So what to do to cope with February, Old Man Winter’s loathsome last hurrah? I offer three solutions:

  1. Draw anthropomorphic squirrels ad nauseam. Works for me!
  2. Celebrate St. Valentine’s Day. If you’re single, just take it as an excuse to drink Scotch and eat chocolate.
  3. Try your hand at baking. I don’t bake very often, but now that I’m unemployed and have easy access to a convection oven, I have no excuse not to. Baking is meditative, time-consuming, and fun, and it fills the kitchen with delightful smells and warm air. And did I mention that when you’ve finished, you get baked goods?

Here are a couple of easy recipes I made last week for a party. And I say they’re easy because even I, a complete novice to baking, made them without any trouble. The main inspiration behind them both was the always delightful Borough Market.

cookies

Red Currant, Pine Nut, and Cardamom Oatmeal Cookies

In the United States, currants are eaten rarely and almost exclusively dried. I don’t know why – it’s not like we can’t grow them there. In England, and I think in much of central Europe, both black and red currants are a favorite flavor in baked goods, candies, alcoholic and non-alcoholic beverages as well as savory dishes. The red ones are perky and sharp, with a cranberry-like sourness, while the black ones have a richer, plummy, pruney taste. This recipe would work well with both; red is what I found, so red is what I used.

I liked the way the fresh berries popped open in the oven; when they came out, the heat had turned them into little patches of sweet red goo. They still hung on to their tartness, which complemented the buttery pine nuts and spicy, aromatic cardamom nicely.

If you can’t get fresh currants, you can use chopped cranberries or cherries, or you can try it with dried currants. This is based on a recipe from Bon Apétit.

2 large eggs
1 1/2 teaspoons vanilla extract
2/3 cup fresh currants
1/3 cup pine nuts, toasted
1 2/3 cups all purpose flour
1 teaspoon baking soda
3/4 teaspoon salt
1 teaspoon ground cardamom
1/4 teaspoon ground cinnamon
1/4 teaspoon ground nutmeg
1 cup (2 sticks) unsalted butter, room temperature
1 1/2 cups (packed) dark brown sugar
2 cups oats

  1. Preheat oven to 350°F.
  2. Whisk eggs and vanilla in small bowl to blend. Stir in currants.
  3. Sift flour, baking soda, salt, and spices into medium bowl.
  4. Using an electric mixer, beat butter in large bowl until fluffy. Add sugar and beat until smooth.
  5. Add currant and egg mixture and whisk to blend.
  6. Stir in flour mixture, then oats.
  7. Butter and flour baking sheets. Drop batter by spoonfuls onto sheets, spacing 1 1/2 inches apart. Using moistened fingertips, flatten cookies slightly.
  8. Bake one sheet at a time until cookies are golden brown, about 13 minutes. Cool on sheets.

### What to produce:
Copy everything in the baking text above from "7. Butter and" down to "flatten cookies slightly.".

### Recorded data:
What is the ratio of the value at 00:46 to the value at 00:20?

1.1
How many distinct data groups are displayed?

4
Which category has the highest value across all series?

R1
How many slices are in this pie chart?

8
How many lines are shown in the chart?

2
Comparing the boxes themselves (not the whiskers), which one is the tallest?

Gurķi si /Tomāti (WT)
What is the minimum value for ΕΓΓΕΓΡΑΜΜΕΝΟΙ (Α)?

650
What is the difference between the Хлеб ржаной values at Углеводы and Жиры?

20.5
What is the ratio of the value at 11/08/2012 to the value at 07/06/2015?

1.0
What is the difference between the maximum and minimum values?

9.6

### Solution to the exercise:
7. Butter and flour baking sheets. Drop batter by spoonfuls onto sheets, spacing 1 1/2 inches apart. Using moistened fingertips, flatten cookies slightly.